I don't know Jerry. There were 5000 people working at DBL before it went tapioca. I was there 1985-90.
Tell him I'm looking for some Vegas air time. I do a very good radio rant.....
bk
Then the bill will be passed - by a "united" and "bi-partisan" CONgress - to bail out the regional banks and insurers on the backs of the taxpayers - again.
And in 5-10 years when SS, Medicare, Medicaid, Pensions, and other taxed and fee'd yet unfunded liabilities are cut in half; Wall Street and the Bankers and the Politicians will still be getting theirs while most Boomers are too old to fight - if they are still alive.
Big banks just doing God's work in fucking the muppets!
Oh, is that where the term MF came from ... Can't get picture out of my mind
Let them eat paper?
Love your stuff but PLEASE don't start using "Decider", which always reminds me of "W". And I don't want to be reminded of "W". The President who started the trashing of the Constitution. I know you Americans are short of time and have already destroyed what is affectionaly called the "English" language, but is using "Decion maker" too difficult?
Hey, you limp-spined fag, why don't you bend over and blow yourself if you're in such need for a pacifier? Since you're not an American, kindly shut the fuck up about the Constitution, thanks. Tomorrow some of it actually gets restored.
Thanks for the highly sophisticated response. I do agree that SCOTUS might restore some constitutionality but it is already too late for the 1st, 4th, 5th and 14th amendements to YOUR constitution, which as a scholar of law, I happen to care about. Unlike, apparently, most Americans.
And, incidentally, I note that the repeal of Obamacare doesn't change the fact that the US spends 17% od GDP on healthcare, which covers only 70% of the population and the system has worse fundamental outcomes (Infant mortality etc.) than the average OECD country. In fact, should the other provisions of Obamacare survive, especially the requirement to insure "Pre-existing conditions", then the cost of Medical Insurance for everyone will go through the roof because the typical American grifter will recognise that there is no need to buy insurance until suffering from a costly condition. IMHO that is just another confirmation that the average American is being totally screwed by the system. That is, the 1%. Is this agreat country or what?

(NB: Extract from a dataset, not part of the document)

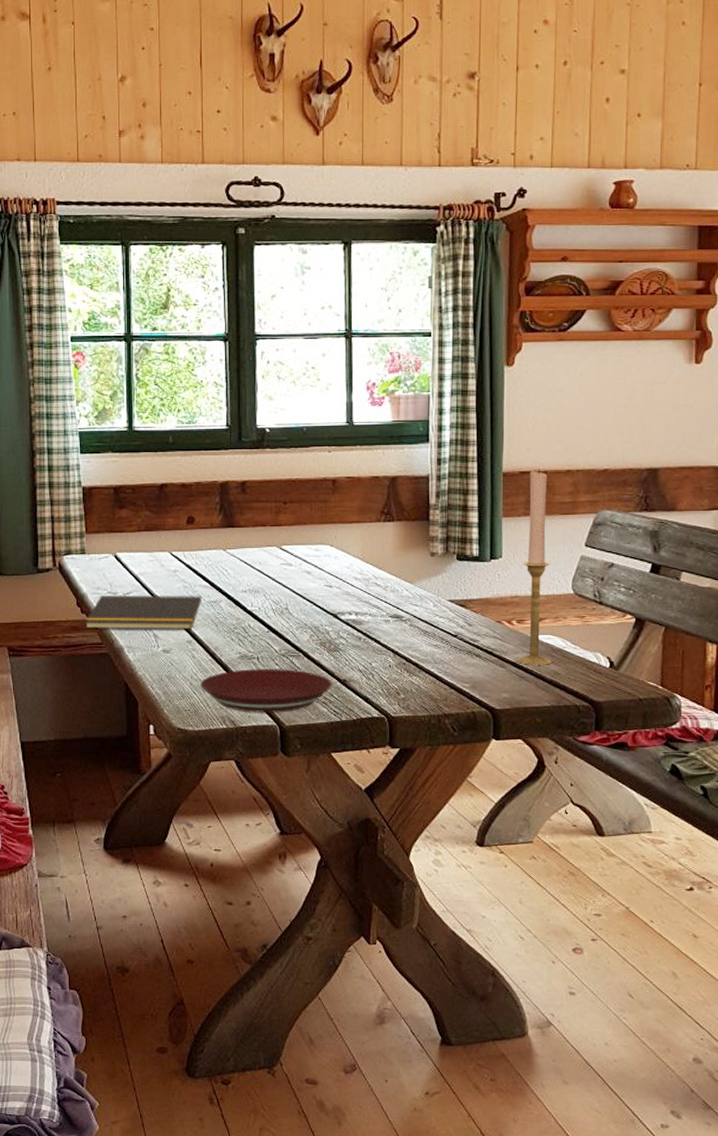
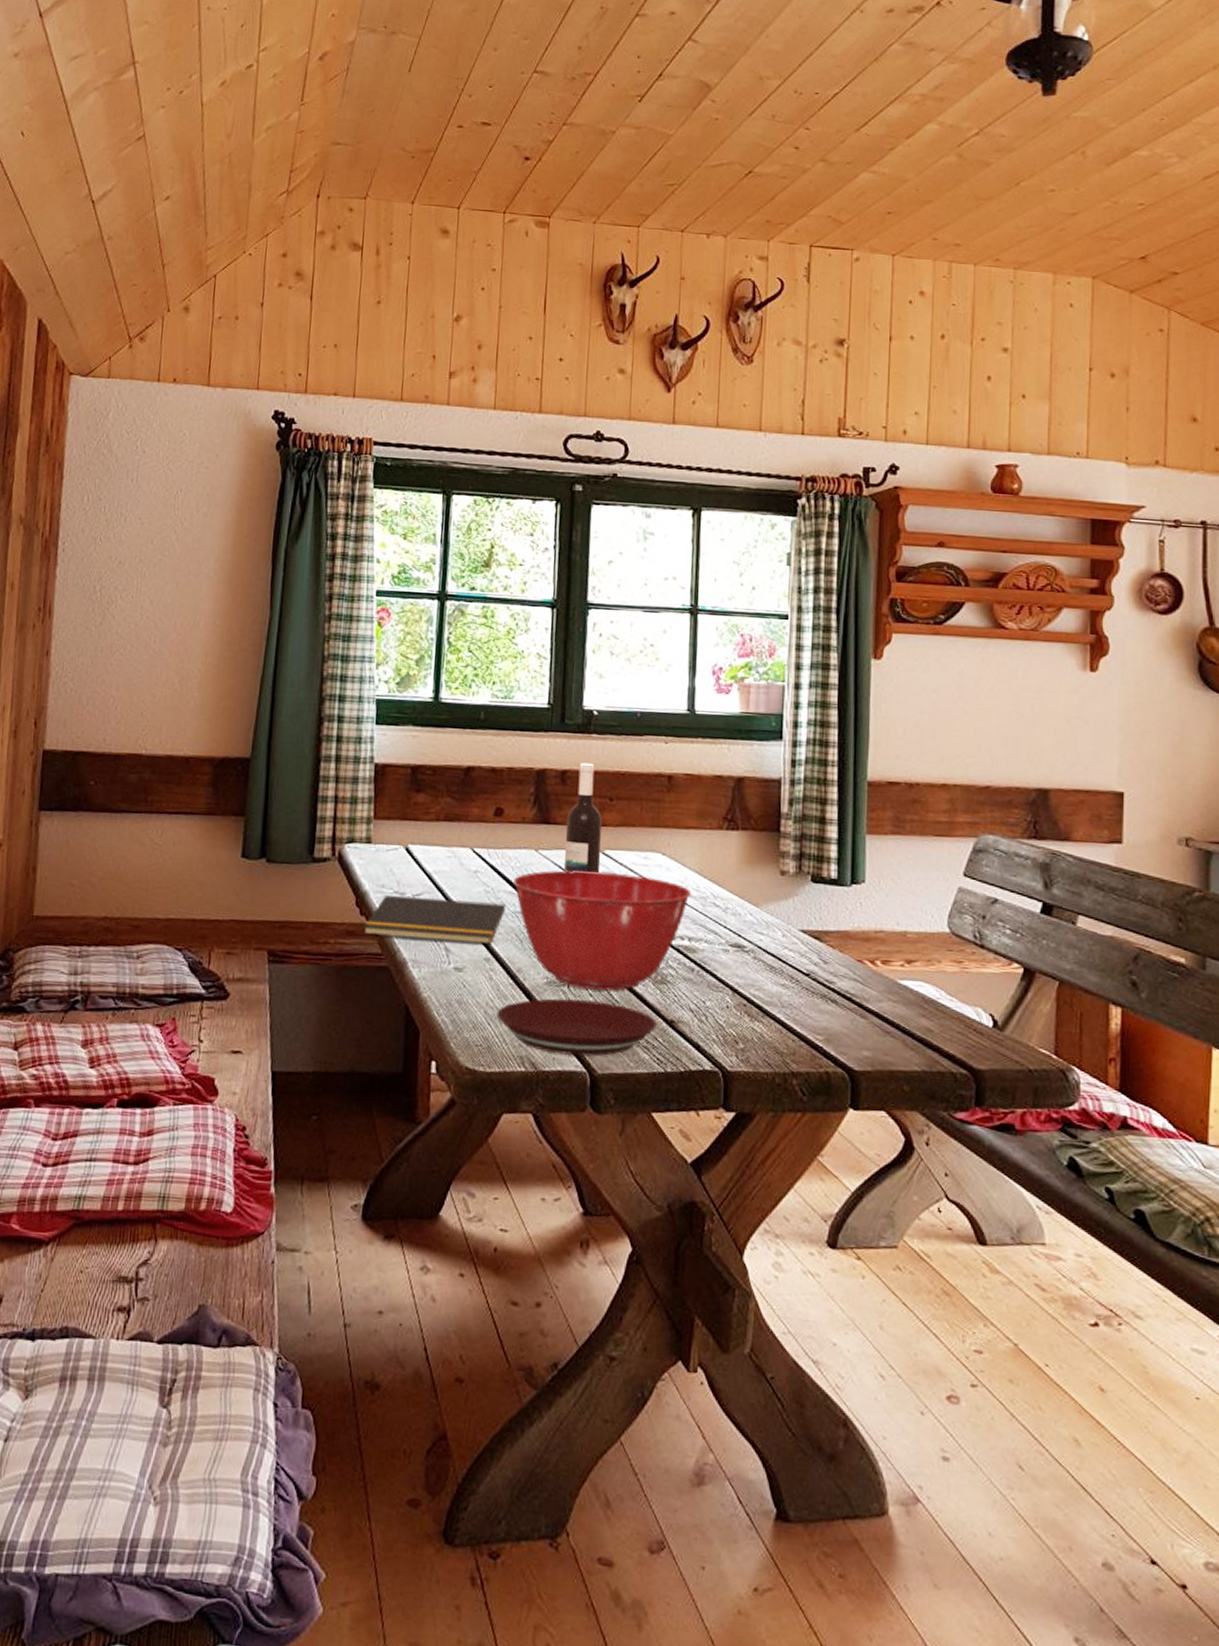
mixing bowl: none [206,565,356,660] -> present [512,870,691,991]
wine bottle: none [248,473,279,566] -> present [563,762,602,874]
candlestick: present [516,469,552,665] -> none [880,780,923,1019]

"...is using "Decion maker" too difficult?"
Tell me what a "Decion" is and I'll get back to you.
Decision maker. Edit function only survives for a few hours. But I think you either got, or completely missed, the point. Please stop destroying my language. Fortunately, in a few years, you will be destroying Spanish instead.
Give them more credit.
The big banks are willing to fuck ANYTHING they can ... muppets, regional banks, whoever.
"Fuck them all and let Bernanke sort it out!"
The motto they live by.
barliman
Bruce, your friend is right, countries don't go bankrupt. They do default though. Some countries often more than others.